#### DOCUMENT EXCERPT
(Updates prices, adds market)
JOHANNESBURG, April 30 (Reuters) – South Africa’s rand eased on Friday as weaker-than-expected Chinese factory indicators and firmer economic growth in the United States put demand for riskier currencies under pressure.
At 1600 GMT, the rand was 1.38% weaker at 14.5050 per dollar, adding to the previous session’s losses.
Trading this week has been volatile, albeit within a narrow range, with the rand failing to hold below the 14.20 technical resistance mark despite bull-plays inspired by the high yield on offer in the face of loose Fed policy.
The rand has lost momentum as investors worry about local economic growth and the duration of expansionary fiscal and monetary policies in developed economies that have so far supported flows into the currency and a healthy trade surplus.
China’s manufacturing purchasing managers’ index (PMI) fell slightly in April as supply bottlenecks and rising costs weighed on production.

#### TASK ITEM
Pick up the news report on the South African rand from the last sentence shown and keep it going. The material after this point is separate from the news report on the rand.

#### DATA EXCERPT
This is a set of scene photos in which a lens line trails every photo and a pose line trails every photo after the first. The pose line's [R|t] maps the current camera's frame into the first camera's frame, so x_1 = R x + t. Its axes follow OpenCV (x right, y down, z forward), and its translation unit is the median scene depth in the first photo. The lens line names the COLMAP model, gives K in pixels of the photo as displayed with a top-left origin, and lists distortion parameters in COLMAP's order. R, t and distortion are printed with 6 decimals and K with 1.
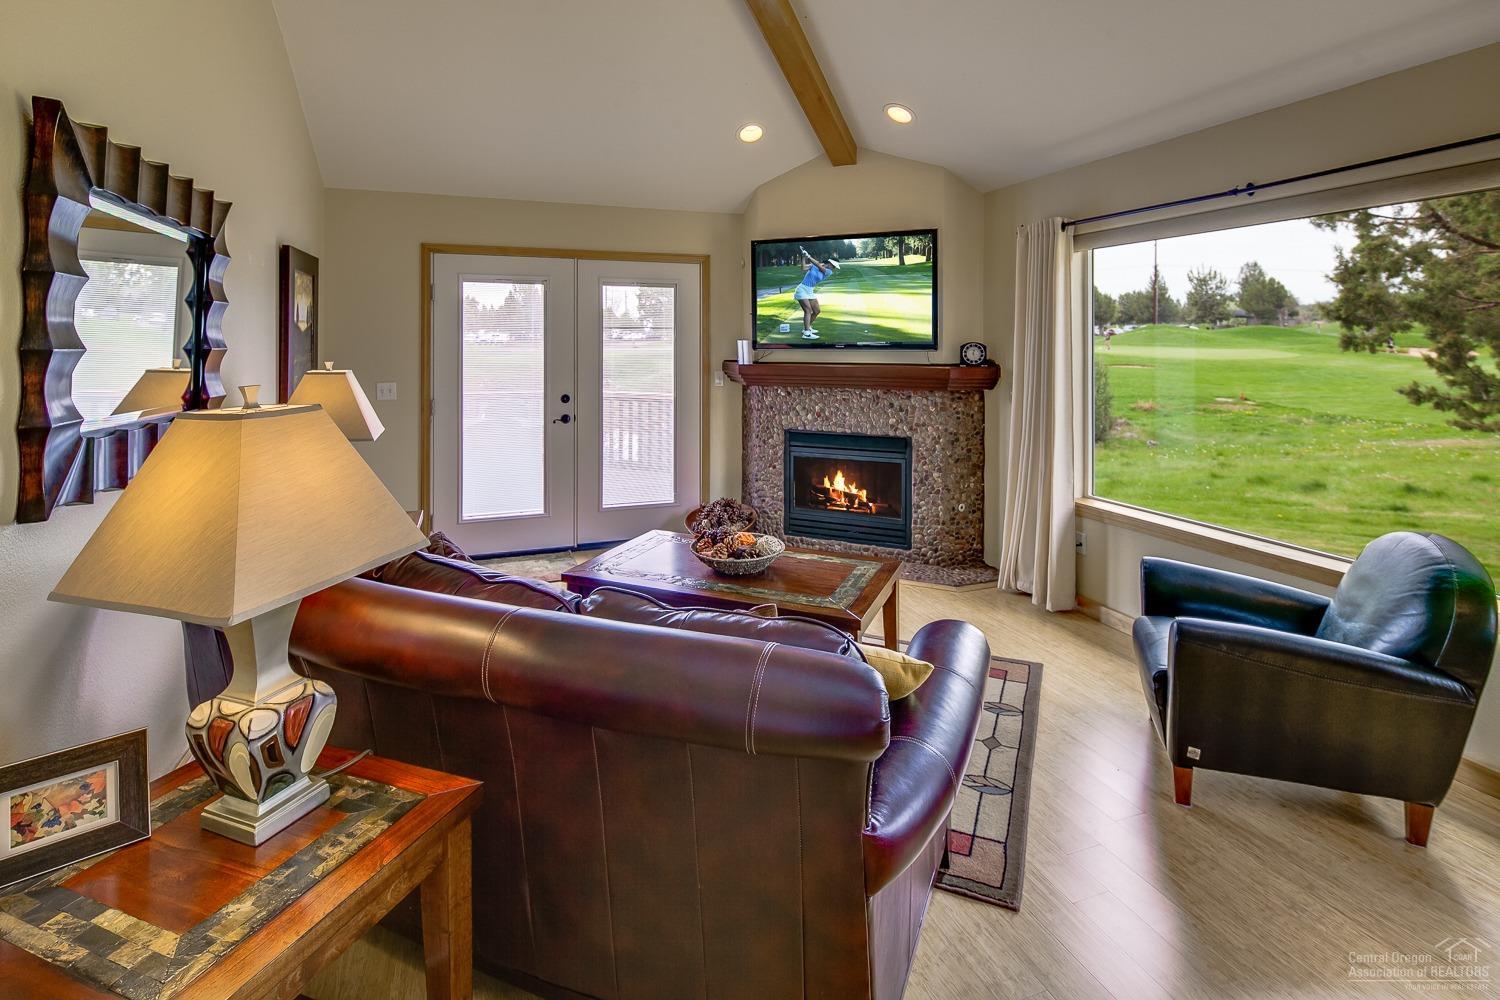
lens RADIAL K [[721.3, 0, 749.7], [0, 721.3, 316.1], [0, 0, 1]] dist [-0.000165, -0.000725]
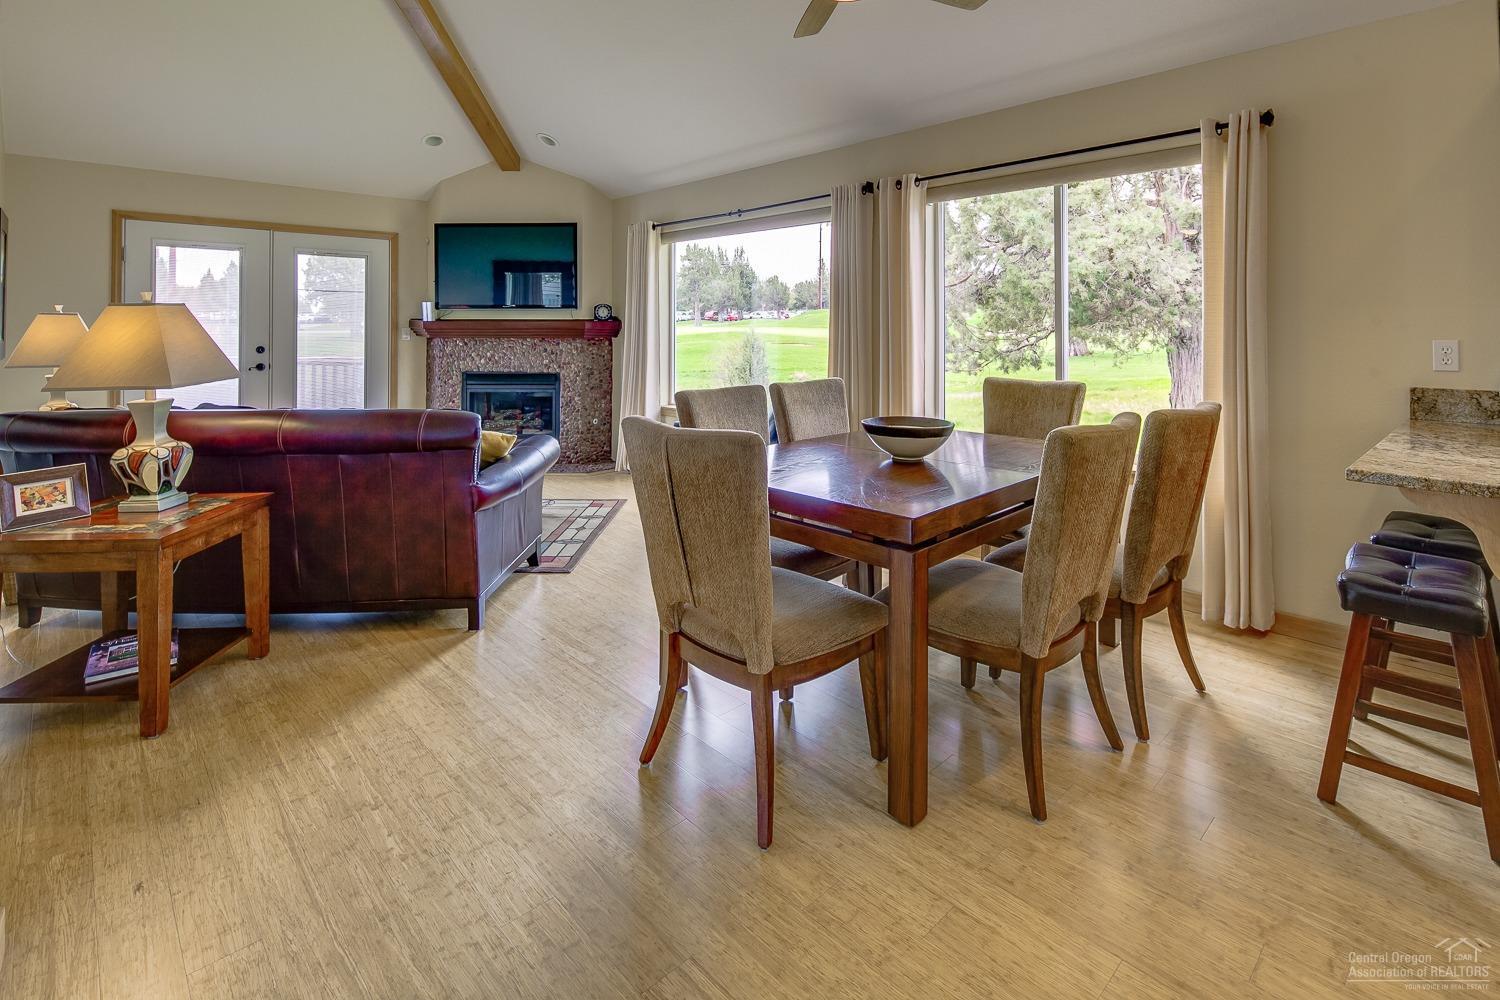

#### REPLY TO THE TASK
Strong U.S. economic growth in the first quarter, with gross domestic product increasing 6.4%, took some of the steam out of the rand’s rally, with traders warning that South Africa’s own economic struggles may weigh on its strength.
However, South Africa on Friday posted its largest trade surplus on record for March at 52.77 billion rand ($3.67 billion), from a revised 31.22 billion rand in February, driven by higher commodity and mineral exports.
Analysts had expected the rand could take another beating in coming days if the trade surplus narrowed more than expected.
Bonds were also weaker with the yield on the benchmark 2030 government issue up 2.5 basis points to 9.290%.
Shares on the Johannesburg Stock Exchange (JSE) edged lower, extending a fall from Thursday evening, as foreign investors continued to take profits.
The benchmark all-share index closed down 0.68% at 66,937 points and the blue-chip index of top 40 companies lost 0.67% to 61,096 points.
The local stock market, which has been among the best performing bourses in emerging markets this year, gave a negative return of 1.18% in April.
Friday’s fall was led by the country’s banks, often considered to mirror local economic recovery prospects. The banking index reversed all its April gains and ended 3% lower, also halting a four-day winning streak. (Reporting by Mfuneko Toyana and Promit Mukherjee, Editing by Kirsten Donovan)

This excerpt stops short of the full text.